Scientific classification
- Kingdom: Plantae
- Clade: Embryophytes
- Clade: Tracheophytes
- Clade: Angiosperms
- Clade: Eudicots
- Order: Proteales
- Family: Proteaceae
- Genus: Grevillea
- Species: G. goodii
- Binomial name: Grevillea goodii R.Br.
- Synonyms: Grevillea goodii R.Br. subsp. goodii

= Grevillea goodii =

- Genus: Grevillea
- Species: goodii
- Authority: R.Br.
- Conservation status: LC
- Synonyms: Grevillea goodii R.Br. subsp. goodii

Species of plant endemic to Australia

Grevillea goodii, also known as Good's grevillea, is a species of flowering plant in the family Proteaceae and is endemic to the Northern Territory. It is a prostrate shrub with egg-shaped to narrowly elliptic leaves and clusters of light green flowers with a pink to red style.

==Description==
Grevillea goodii is a prostrate shrub with stems trailing from a lignotuber. Its leaves are lance-shaped to egg-shaped or narrowly elliptic, 50–250 mm long and 15–50 mm wide on a petiole 4–7 mm long. The edges of the leaves are wavy and the lower surface is pimply and slightly hairy. The flowers are usually arranged on the ends of branches on a flowering stem longer than the leaves, on a rachis 45–100 mm long. The flowers are light green with rust-coloured and pale hairs, the pistil 36–42 mm long and the style pink to red. Flowering mainly occurs from November to April and the fruit is a hairy, oblong to more or less spherical follicle about 15 mm long.

==Taxonomy==
Grevillea goodii was first formally described in 1810 by Robert Brown in the Transactions of the Linnean Society of London. The specific epithet (goodii) honours Brown's assistant, Peter Good.
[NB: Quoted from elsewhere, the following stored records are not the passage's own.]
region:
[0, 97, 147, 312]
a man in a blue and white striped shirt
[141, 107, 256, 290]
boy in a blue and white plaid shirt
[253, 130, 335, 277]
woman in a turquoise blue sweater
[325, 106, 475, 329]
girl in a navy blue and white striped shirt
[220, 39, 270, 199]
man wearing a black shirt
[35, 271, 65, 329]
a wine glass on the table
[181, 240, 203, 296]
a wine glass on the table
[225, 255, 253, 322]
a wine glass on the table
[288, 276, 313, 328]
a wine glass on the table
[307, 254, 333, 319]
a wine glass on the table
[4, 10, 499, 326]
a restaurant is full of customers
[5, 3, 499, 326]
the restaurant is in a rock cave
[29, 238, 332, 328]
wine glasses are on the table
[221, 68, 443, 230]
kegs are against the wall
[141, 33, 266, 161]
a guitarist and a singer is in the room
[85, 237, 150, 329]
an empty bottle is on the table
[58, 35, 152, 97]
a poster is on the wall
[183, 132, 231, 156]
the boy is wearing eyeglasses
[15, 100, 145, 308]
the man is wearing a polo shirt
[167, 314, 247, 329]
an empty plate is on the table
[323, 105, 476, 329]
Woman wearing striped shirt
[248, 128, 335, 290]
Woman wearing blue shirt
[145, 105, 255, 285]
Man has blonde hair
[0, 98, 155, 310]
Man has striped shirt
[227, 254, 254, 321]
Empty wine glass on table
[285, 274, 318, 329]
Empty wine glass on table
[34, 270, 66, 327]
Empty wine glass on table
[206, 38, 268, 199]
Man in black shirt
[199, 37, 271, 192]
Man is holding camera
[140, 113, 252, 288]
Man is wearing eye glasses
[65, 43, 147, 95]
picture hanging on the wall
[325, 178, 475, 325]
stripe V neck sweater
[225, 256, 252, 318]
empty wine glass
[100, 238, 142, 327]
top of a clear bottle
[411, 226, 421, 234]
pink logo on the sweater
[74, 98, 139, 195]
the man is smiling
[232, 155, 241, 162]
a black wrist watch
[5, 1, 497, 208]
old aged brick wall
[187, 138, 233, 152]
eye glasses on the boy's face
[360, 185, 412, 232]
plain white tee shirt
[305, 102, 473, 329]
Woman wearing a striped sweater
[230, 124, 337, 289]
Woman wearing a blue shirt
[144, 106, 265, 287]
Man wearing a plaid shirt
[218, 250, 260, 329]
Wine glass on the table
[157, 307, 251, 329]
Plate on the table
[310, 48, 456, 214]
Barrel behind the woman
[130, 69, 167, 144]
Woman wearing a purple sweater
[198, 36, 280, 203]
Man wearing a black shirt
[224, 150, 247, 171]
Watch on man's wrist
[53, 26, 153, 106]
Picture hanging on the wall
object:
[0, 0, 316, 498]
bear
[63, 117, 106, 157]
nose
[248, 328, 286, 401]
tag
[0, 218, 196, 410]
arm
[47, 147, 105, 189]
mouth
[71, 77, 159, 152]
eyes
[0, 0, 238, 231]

==Distribution and habitat==
Good's grevillea occurs in the tropical Top End of the Northern Territory, from Darwin eastwards to Gunbalanya, and southwards almost as far as Pine Creek. It grows on siliceous sandy or loamy soils in low heath, savanna woodland and open eucalypt forest.

==Conservation status==
Good's grevillea is listed as least concern on the IUCN Red List of Threatened Species. It is locally common within its distribution and the population is generally stable, with declines in some urban areas. These species does not currently face any major threats, and does not require any additional conservation actions as it is also likely present in multiple protected areas.